Hindle, B., Kerr, C., Richards, S.A. & Willis, S.G. (2015). Topographical variation reduces phenological mismatch between a butterfly and its nectar source. Journal of Insect Conservation 19(2): 227-236.

Author(s) from Durham


The timing of many biological events, including butterfly imago emergence, has advanced under climate change, with the rate of these phenological changes often differing among taxonomic groups. Such inter-taxa variability can lead to phenological mismatches. For example, the timing of a butterfly’s flight period may become misaligned with a key nectar resource, potentially increasing the extinction risk to both species. Here we fit statistical models to field data to determine how the phenology of the marbled white butterfly, Melanargia galathea, and its main nectar source, greater knapweed, Centaurea scabiosa, have changed over recent years at three sites across the UK. We also consider whether topographical diversity affects C. scabiosa’s flowering period.
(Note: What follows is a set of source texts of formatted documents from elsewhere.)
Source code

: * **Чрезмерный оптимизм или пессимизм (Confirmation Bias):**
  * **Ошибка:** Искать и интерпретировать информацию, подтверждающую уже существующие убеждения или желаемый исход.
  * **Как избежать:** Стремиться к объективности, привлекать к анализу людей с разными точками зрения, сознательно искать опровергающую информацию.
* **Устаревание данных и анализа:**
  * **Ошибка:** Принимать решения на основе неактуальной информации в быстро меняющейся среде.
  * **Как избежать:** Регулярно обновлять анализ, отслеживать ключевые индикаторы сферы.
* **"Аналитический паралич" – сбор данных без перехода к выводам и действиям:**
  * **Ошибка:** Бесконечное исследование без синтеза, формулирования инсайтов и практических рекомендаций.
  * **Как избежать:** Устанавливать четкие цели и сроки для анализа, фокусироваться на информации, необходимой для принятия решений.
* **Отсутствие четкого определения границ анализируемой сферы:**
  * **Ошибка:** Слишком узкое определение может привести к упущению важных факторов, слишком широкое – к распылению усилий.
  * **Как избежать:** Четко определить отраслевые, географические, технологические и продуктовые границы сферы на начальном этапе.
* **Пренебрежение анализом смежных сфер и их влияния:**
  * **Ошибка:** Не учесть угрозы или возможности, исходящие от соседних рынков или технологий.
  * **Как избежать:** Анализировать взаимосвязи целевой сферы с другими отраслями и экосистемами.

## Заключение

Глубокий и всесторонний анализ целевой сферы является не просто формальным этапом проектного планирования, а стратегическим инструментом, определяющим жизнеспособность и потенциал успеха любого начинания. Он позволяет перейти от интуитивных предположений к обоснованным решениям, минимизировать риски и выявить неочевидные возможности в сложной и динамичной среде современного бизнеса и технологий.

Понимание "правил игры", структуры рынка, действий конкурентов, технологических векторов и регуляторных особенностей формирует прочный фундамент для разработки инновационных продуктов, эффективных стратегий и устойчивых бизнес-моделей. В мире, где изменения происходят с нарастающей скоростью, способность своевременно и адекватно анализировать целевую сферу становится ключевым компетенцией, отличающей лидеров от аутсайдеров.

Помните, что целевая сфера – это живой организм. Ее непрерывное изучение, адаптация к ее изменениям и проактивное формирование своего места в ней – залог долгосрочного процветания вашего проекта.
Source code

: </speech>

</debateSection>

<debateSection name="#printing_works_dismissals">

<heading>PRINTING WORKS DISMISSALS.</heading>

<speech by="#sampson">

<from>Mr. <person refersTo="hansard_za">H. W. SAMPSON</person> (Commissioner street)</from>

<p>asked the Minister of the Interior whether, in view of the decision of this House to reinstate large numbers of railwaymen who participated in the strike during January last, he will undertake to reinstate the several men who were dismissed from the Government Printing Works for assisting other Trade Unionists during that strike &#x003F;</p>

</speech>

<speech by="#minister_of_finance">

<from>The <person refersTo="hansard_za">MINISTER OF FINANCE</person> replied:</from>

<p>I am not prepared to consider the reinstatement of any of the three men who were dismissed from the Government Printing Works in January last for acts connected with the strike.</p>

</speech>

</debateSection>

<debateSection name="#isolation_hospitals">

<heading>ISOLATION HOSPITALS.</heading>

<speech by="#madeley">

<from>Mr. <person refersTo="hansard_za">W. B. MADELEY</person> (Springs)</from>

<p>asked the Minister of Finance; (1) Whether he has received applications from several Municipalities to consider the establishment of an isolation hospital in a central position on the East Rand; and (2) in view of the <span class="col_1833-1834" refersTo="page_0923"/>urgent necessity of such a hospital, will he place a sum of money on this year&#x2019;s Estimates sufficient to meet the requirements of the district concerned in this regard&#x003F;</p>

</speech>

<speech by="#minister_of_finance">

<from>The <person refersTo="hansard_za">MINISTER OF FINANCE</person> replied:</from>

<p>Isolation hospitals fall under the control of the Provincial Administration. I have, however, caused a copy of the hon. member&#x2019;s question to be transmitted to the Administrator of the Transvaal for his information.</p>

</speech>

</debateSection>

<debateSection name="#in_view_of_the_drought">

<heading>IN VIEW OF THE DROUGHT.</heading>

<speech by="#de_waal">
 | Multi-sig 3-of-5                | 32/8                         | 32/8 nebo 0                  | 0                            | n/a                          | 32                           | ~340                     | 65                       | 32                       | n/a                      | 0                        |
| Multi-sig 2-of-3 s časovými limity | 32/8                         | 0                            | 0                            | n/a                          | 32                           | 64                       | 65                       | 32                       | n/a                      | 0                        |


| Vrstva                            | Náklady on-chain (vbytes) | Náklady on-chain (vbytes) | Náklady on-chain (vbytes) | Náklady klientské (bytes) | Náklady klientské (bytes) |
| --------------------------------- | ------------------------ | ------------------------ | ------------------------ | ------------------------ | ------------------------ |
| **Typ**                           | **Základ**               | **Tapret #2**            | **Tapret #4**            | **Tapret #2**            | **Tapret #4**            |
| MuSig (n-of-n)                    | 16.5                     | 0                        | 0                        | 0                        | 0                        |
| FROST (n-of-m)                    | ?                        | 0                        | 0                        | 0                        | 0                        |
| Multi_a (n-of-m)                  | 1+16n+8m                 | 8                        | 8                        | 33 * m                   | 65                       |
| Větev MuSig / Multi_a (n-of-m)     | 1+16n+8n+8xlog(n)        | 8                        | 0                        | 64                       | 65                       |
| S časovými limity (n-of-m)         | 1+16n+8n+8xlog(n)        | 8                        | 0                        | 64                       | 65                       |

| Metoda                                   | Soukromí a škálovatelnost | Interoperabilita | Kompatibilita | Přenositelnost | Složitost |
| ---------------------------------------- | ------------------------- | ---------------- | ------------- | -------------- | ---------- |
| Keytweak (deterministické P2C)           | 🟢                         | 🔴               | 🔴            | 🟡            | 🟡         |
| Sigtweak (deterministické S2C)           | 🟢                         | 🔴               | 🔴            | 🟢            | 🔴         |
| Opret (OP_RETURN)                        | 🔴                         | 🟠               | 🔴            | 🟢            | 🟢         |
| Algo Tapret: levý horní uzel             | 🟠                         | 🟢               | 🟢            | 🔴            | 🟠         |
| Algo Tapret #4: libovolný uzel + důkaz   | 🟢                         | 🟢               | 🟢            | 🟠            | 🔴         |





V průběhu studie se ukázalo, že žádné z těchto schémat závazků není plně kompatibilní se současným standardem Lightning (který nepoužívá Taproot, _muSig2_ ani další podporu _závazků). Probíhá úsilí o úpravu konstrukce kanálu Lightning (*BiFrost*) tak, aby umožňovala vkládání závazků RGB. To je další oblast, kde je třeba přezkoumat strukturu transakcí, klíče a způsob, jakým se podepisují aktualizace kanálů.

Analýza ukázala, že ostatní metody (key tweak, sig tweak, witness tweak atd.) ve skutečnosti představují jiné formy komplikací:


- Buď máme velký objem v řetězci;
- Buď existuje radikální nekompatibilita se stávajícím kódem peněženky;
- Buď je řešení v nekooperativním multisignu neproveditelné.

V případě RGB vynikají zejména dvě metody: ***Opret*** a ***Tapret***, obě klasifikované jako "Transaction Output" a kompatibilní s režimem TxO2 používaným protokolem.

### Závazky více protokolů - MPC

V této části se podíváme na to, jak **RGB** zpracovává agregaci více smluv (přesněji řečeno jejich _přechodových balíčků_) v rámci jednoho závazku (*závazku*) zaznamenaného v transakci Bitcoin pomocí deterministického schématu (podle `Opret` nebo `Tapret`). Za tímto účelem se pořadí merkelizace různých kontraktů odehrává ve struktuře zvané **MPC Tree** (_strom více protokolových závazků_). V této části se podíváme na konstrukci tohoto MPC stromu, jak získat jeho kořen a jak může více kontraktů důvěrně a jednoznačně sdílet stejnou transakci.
At our focal site, on the species’ northern range limit, we find that over a 13-year period the onset of C. scabiosa’s flowering period has become later whilst there is no obvious trend over time in the onset of M. galathea’s flight period. In recent years, butterflies have started to emerge before their key nectar source was available across most of the site. This raises the intriguing possibility that phenological mismatch could be an unrecognised determinant of range limits for some species. However, the presence of topographical diversity within the site decreased the chance of a mismatch occurring by increasing the length of the flowering period by up to 14 days. We suggest that topographical diversity could be an important component in minimising phenological mismatches under future climate change.